==== DATASET
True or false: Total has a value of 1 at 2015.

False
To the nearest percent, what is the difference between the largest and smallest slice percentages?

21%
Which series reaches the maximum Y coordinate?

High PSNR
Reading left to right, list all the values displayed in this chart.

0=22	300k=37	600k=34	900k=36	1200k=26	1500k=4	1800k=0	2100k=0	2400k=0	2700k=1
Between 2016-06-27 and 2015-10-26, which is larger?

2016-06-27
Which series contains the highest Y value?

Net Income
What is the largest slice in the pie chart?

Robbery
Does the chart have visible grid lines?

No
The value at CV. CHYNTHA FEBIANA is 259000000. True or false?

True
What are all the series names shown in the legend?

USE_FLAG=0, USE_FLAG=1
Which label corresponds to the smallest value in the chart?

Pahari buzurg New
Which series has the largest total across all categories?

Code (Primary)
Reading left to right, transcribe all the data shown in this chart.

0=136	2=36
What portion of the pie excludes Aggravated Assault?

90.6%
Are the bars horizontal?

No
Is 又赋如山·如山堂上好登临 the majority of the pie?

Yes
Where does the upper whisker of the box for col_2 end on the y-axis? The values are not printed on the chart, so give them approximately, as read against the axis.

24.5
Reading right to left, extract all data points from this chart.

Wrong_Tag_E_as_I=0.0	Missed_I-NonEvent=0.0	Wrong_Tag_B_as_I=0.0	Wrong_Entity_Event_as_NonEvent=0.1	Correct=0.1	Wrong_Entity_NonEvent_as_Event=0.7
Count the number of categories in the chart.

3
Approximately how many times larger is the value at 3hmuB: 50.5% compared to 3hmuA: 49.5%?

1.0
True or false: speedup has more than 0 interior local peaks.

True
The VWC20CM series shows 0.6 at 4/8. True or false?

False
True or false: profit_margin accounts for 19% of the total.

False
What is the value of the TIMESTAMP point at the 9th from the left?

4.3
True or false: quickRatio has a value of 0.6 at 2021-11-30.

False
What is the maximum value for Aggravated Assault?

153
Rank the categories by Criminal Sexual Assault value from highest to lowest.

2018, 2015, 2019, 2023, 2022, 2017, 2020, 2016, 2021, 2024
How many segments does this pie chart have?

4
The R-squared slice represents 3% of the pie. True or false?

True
========
YOUR ASSIGNMENT »
Rewrite the listing lines starting at the line containing "USE_FLAG=0, USE_FLAG=1" and ending after the line containing "Reading left to right, transcribe", replacing "chart" with "graph" and leaving everything else unchanged.

ANSWER SPACE »
USE_FLAG=0, USE_FLAG=1
Which label corresponds to the smallest value in the graph?

Pahari buzurg New
Which series has the largest total across all categories?

Code (Primary)
Reading left to right, transcribe all the data shown in this graph.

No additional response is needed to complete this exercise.